We should aim to keep logic restrictive and only as flexible as deemed necessary by business requirements. When an interface starts out being restrictive we can always slowly open it up later as new use cases and requirements arise, but by starting out with a small use case we’re able to grow the interface into something that’s naturally better fit to handle specific, real-world use cases.

Data, on the other hand, should be transformed to fit elegant interfaces, rather than trying to fit the same data structure into every function. Doing so would result in frustration similar to how a rushed abstraction layer that doesn’t lend itself to being effortlessly consumed to leverage the implementations underlying it. These transformations should be kept separate from the data itself, as to ensure reusability of each intermediate representation of the data on its own.

4.4.2 Restricting and Clustering Logic

Should a data structure — or code that leverages said data structure — require changes, the ripple effects can be devastating when the relevant logic is sprinkled all across the codebase. Consequently, when this happens, we need to update code from all over, making a point of not missing any occurrences, updating and fixing test cases as we go, and testing some more to certify that the updates haven’t broken down our application logic, all in one fell swoop.

For this reason, we should strive to keep code that deals with a particular data structure contained in as few modules as possible. For instance, if we have a BlogPost database model, it probably makes sense to start out having all the logic regarding a BlogPost in a single file. In that file, we could expose an API allowing consumers to create, publish, edit, delete, update, search, or share blog posts. As the functionality around blog posts grows, we might opt for spreading the logic into multiple colocated files: one might deal with search, parsing raw end-user queries for tags and terms that are then passed to Elasticsearch or some other search engine; another might deal with sharing, exposing an API to share articles via email or through different social media platforms; and so on.

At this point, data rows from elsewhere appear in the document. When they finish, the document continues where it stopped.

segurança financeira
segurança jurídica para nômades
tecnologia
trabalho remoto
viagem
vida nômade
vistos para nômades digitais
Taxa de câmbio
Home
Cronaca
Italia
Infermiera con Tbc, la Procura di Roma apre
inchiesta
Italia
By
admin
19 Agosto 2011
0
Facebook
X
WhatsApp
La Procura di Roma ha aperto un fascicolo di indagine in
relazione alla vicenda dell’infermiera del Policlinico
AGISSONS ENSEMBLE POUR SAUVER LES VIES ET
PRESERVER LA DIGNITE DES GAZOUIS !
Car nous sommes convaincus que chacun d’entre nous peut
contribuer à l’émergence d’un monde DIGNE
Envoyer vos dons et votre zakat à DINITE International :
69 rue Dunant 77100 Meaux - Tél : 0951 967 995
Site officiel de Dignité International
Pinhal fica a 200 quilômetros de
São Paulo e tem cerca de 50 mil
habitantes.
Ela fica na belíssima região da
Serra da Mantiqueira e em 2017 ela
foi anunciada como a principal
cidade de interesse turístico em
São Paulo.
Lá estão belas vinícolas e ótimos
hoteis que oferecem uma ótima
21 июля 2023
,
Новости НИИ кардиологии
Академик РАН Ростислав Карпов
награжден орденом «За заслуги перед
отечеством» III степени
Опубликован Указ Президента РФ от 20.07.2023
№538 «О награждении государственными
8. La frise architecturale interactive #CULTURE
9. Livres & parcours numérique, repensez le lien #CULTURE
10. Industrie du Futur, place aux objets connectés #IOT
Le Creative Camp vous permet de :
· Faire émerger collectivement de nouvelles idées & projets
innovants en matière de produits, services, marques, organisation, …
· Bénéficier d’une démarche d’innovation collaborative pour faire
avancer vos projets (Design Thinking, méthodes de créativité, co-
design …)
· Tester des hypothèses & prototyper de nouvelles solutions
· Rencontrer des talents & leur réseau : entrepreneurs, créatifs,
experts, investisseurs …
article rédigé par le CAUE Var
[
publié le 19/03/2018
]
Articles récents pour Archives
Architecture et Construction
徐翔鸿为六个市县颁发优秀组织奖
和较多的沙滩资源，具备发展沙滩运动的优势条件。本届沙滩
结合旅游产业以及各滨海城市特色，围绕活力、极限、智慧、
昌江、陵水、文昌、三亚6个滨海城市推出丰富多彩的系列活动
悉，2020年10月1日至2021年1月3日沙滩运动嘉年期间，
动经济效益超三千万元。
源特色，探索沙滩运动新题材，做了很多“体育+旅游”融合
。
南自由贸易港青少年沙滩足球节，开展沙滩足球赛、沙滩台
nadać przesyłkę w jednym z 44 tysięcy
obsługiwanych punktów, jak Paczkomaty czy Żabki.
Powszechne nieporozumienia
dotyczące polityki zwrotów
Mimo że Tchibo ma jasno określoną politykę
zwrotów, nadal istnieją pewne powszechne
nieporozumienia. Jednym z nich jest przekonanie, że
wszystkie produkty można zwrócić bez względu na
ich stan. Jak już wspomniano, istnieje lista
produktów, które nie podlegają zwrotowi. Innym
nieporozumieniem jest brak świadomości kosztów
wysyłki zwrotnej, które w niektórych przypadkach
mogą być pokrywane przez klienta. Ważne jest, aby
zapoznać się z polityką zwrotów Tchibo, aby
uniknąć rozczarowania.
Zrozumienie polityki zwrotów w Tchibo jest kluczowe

Splitting logic into a few files under the same directory helps us prevent an explosion of functionality that mostly just has a data structure in common, bringing together code that’s closely related in terms of functionality.

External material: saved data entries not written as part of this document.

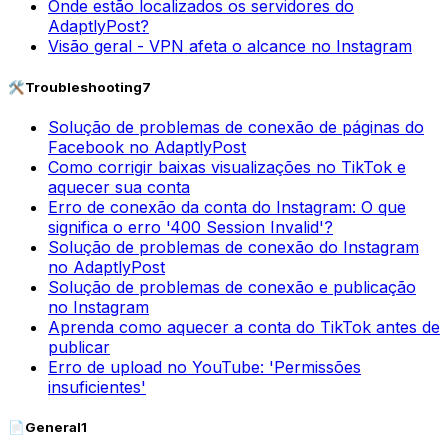
Onde estão localizados os servidores do
AdaptlyPost?
Visão geral - VPN afeta o alcance no Instagram
🛠️
Troubleshooting
7
Solução de problemas de conexão de páginas do
Facebook no AdaptlyPost
Como corrigir baixas visualizações no TikTok e
aquecer sua conta
Erro de conexão da conta do Instagram: O que
significa o erro '400 Session Invalid'?
Solução de problemas de conexão do Instagram
no AdaptlyPost
Solução de problemas de conexão e publicação
no Instagram
Aprenda como aquecer a conta do TikTok antes de
publicar
Erro de upload no YouTube: 'Permissões
insuficientes'
📄
General
1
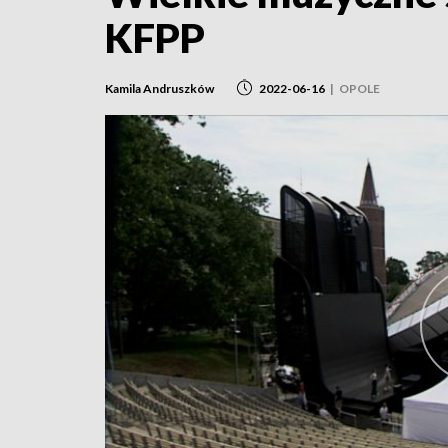
KFPP
Kamila Andruszków
2022-06-16
|
OPOLE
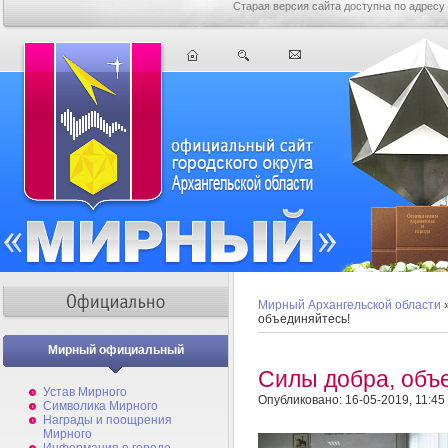
Старая версия сайта доступна по адресу
Мирный Архангельской области
объединяйтесь!
Мирный официальный
Силы добра, объ
Устав Мирного
Опубликовано: 16-05-2019, 11:45
Символика Мирного
Награды и поощрения
Мирного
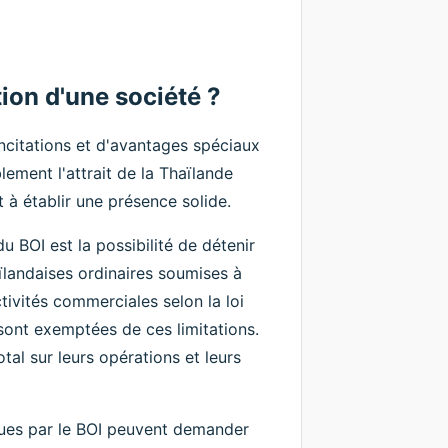
ion d'une société ?
incitations et d'avantages spéciaux
ement l'attrait de la Thaïlande
t à établir une présence solide.
u BOI est la possibilité de détenir
ïlandaises ordinaires soumises à
ivités commerciales selon la loi
 sont exemptées de ces limitations.
tal sur leurs opérations et leurs
enues par le BOI peuvent demander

The alternative, placing logic related to a particular aspect of our application such as blog posts directly in the components where it’s needed, will cause trouble if left unchecked. Doing so might be beneficial in terms of short-term productivity, but longer-term we need to worry about coupling logic, strictly related to blog posts in this case, together with entirely different concerns. At the same time, if we sprinkle a bulk of the logic across several unrelated components, we become at risk of missing critical aspects of functionality when making large-scale updates to the codebase, and because of this we might end up making the wrong assumptions, or mistakes that only become evident much further down the line.

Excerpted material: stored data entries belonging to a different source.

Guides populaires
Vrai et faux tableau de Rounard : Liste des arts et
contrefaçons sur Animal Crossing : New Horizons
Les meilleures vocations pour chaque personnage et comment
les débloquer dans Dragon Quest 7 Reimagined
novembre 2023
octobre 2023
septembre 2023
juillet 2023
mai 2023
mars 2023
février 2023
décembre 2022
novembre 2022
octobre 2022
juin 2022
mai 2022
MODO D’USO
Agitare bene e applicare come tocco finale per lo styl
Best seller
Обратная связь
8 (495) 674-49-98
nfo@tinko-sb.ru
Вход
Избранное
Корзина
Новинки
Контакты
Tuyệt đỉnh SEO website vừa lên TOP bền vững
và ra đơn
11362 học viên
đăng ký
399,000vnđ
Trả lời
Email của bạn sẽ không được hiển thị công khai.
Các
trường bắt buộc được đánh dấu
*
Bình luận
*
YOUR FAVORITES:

It’s acceptable to start out placing logic directly where it’s needed at first, when it’s unclear whether the functionality will grow or how much. Once this initial exploratory period elapses, and it becomes clear the functionality is here to stay and more might be to come, it’s advisable that we isolate the functionality for the reasons stated above. Later, as the functionality grows in size and in concerns that need to be addressed, we can componentize each aspect into different modules that are still grouped together logically in the file system, making it easy to take all of interrelated concerns into account when need be.

Now that we have broken down the essentials of module design and how to delineate interfaces, as well as how to lockdown, isolate, and drive down complexity in our internal implementations, we’re ready to start discussing JavaScript-specific language features and an assortment of patterns that we can benefit from.

1. In the example, we immediately return false when the token isn’t present.